To do | Down to the last word, output the records below, skipping any images.

The data |
_ _ _ _
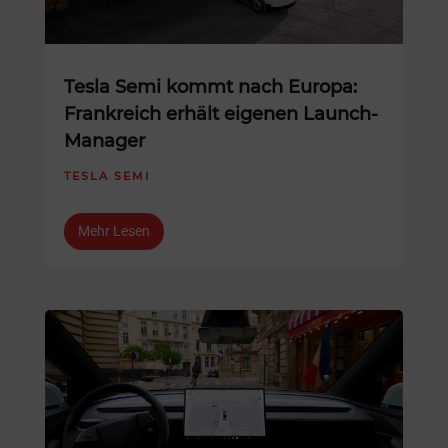
Tesla Semi kommt nach Europa:
Frankreich erhält eigenen Launch-
Manager
TESLA SEMI
Mehr Lesen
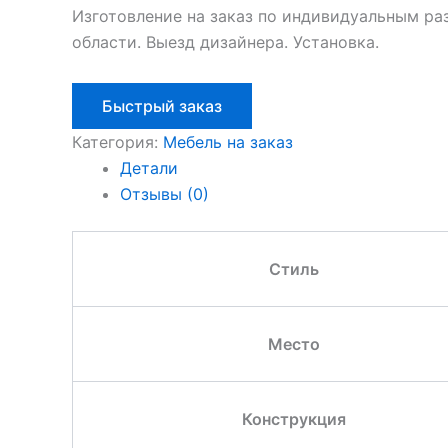
Изготовление на заказ по индивидуальным ра
области. Выезд дизайнера. Установка.
Быстрый заказ
Категория:
Мебель на заказ
Детали
Отзывы (0)
Стиль
Место
Конструкция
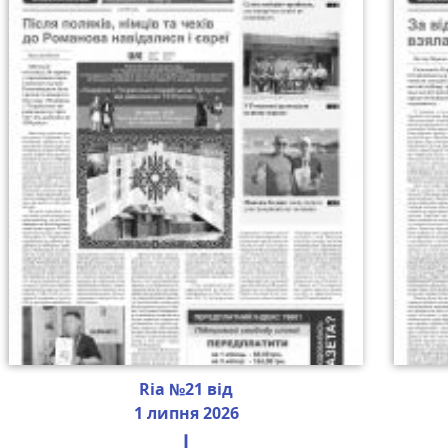
Ria №21 від
1 липня 2026

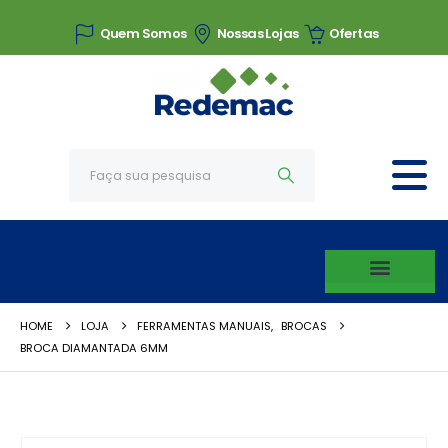
Quem Somos
Nossas Lojas
Ofertas
HOME
LOJA
FERRAMENTAS MANUAIS
,
BROCAS
BROCA DIAMANTADA 6MM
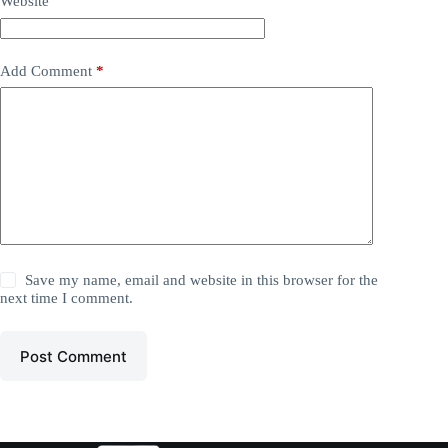
Website
Add Comment
*
Save my name, email and website in this browser for the
next time I comment.
Post Comment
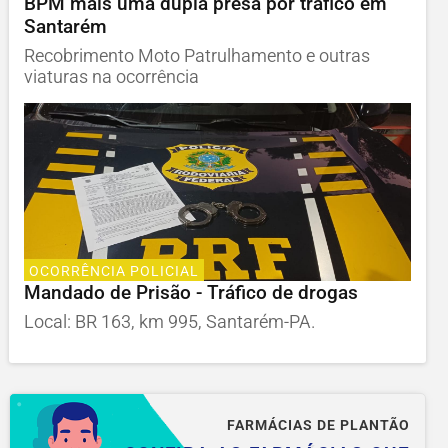
BPM mais uma dupla presa por tráfico em
Santarém
Recobrimento Moto Patrulhamento e outras
viaturas na ocorrência
OCORRÊNCIA POLICIAL
Mandado de Prisão - Tráfico de drogas
Local: BR 163, km 995, Santarém-PA.
FARMÁCIAS DE PLANTÃO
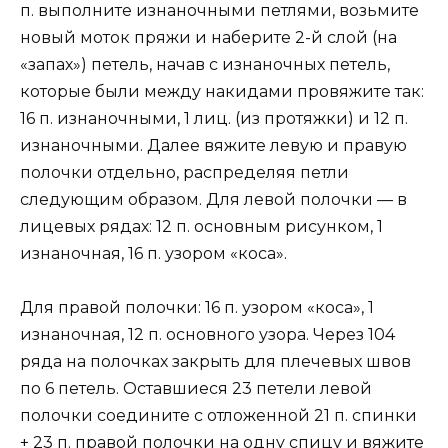
п. выполните изнаночными петлями, возьмите
новый моток пряжи и наберите 2-й слой (на
«запах») петель, начав с изнаночных петель,
которые были между накидами провяжите так:
16 п. изнаночными, 1 лиц. (из протяжки) и 12 п.
изнаночными. Далее вяжите левую и правую
полочки отдельно, распределяя петли
следующим образом. Для левой полочки — в
лицевых рядах: 12 п. основным рисунком, 1
изнаночная, 16 п. узором «коса».
Для правой полочки: 16 п. узором «коса», 1
изнаночная, 12 п. основного узора. Через 104
ряда на полочках закрыть для плечевых швов
по 6 петель. Оставшиеся 23 петели левой
полочки соедините с отложенной 21 п. спинки
+ 23 п. правой полочки на одну спицу и вяжите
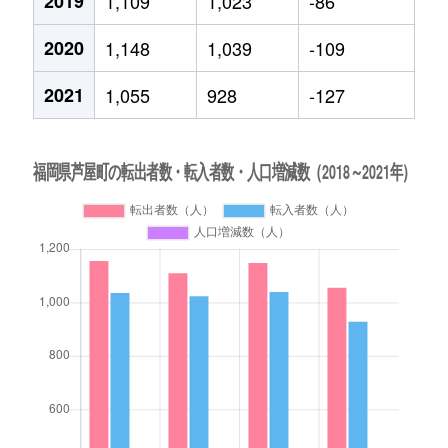
2019
1,109
1,023
-86
2020
1,148
1,039
-109
2021
1,055
928
-127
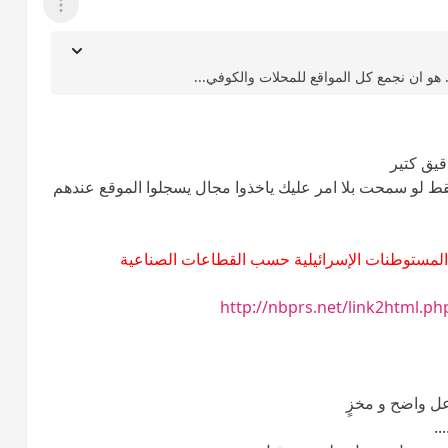
عرض القائمة
.. هو ان نجمع كل المواقع للمحلات والكوفي...
يق كتير
قط لو سمحت بلا امر عليك ياخذوا مجال يسجلوا الموقع عندهم
ي المستوطنات الإسرائيلية حسب القطاعات الصناعية
http://nbprs.net/link2html.p
عل واضح و مخزٍ
..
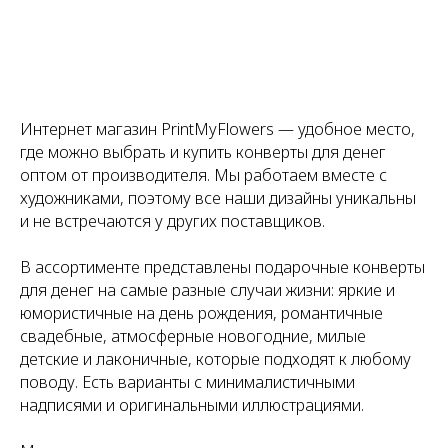
Интернет магазин PrintMyFlowers — удобное место,
где можно выбрать и купить конверты для денег
оптом от производителя. Мы работаем вместе с
художниками, поэтому все наши дизайны уникальны
и не встречаются у других поставщиков.
В ассортименте представлены подарочные конверты
для денег на самые разные случаи жизни: яркие и
юмористичные на день рождения, романтичные
свадебные, атмосферные новогодние, милые
детские и лаконичные, которые подходят к любому
поводу. Есть варианты с минималистичными
надписями и оригинальными иллюстрациями.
_ _ _ _
Result below |
Tesla Semi kommt nach Europa:
Frankreich erhält eigenen Launch-
Manager
TESLA SEMI
Mehr Lesen
Изготовление на заказ по индивидуальным ра
области. Выезд дизайнера. Установка.
Быстрый заказ
Категория:
Мебель на заказ
Детали
Отзывы (0)
Стиль
Место
Конструкция
Ria №21 від
1 липня 2026

Quem Somos
Nossas Lojas
Ofertas
HOME
LOJA
FERRAMENTAS MANUAIS
,
BROCAS
BROCA DIAMANTADA 6MM
Website
Add Comment
*
Save my name, email and website in this browser for the
next time I comment.
Post Comment
BPM mais uma dupla presa por tráfico em
Santarém
Recobrimento Moto Patrulhamento e outras
viaturas na ocorrência
OCORRÊNCIA POLICIAL
Mandado de Prisão - Tráfico de drogas
Local: BR 163, km 995, Santarém-PA.
FARMÁCIAS DE PLANTÃO
п. выполните изнаночными петлями, возьмите
новый моток пряжи и наберите 2-й слой (на
«запах») петель, начав с изнаночных петель,
которые были между накидами провяжите так:
16 п. изнаночными, 1 лиц. (из протяжки) и 12 п.
изнаночными. Далее вяжите левую и правую
полочки отдельно, распределяя петли
следующим образом. Для левой полочки — в
лицевых рядах: 12 п. основным рисунком, 1
изнаночная, 16 п. узором «коса».
Для правой полочки: 16 п. узором «коса», 1
изнаночная, 12 п. основного узора. Через 104
ряда на полочках закрыть для плечевых швов
по 6 петель. Оставшиеся 23 петели левой
полочки соедините с отложенной 21 п. спинки
+ 23 п. правой полочки на одну спицу и вяжите
2019
1,109
1,023
-86
2020
1,148
1,039
-109
2021
1,055
928
-127
عرض القائمة
.. هو ان نجمع كل المواقع للمحلات والكوفي...
يق كتير
قط لو سمحت بلا امر عليك ياخذوا مجال يسجلوا الموقع عندهم
ي المستوطنات الإسرائيلية حسب القطاعات الصناعية
http://nbprs.net/link2html.p
عل واضح و مخزٍ
..
Интернет магазин PrintMyFlowers — удобное место,
где можно выбрать и купить конверты для денег
оптом от производителя. Мы работаем вместе с
художниками, поэтому все наши дизайны уникальны
и не встречаются у других поставщиков.
В ассортименте представлены подарочные конверты
для денег на самые разные случаи жизни: яркие и
юмористичные на день рождения, романтичные
свадебные, атмосферные новогодние, милые
детские и лаконичные, которые подходят к любому
поводу. Есть варианты с минималистичными
надписями и оригинальными иллюстрациями.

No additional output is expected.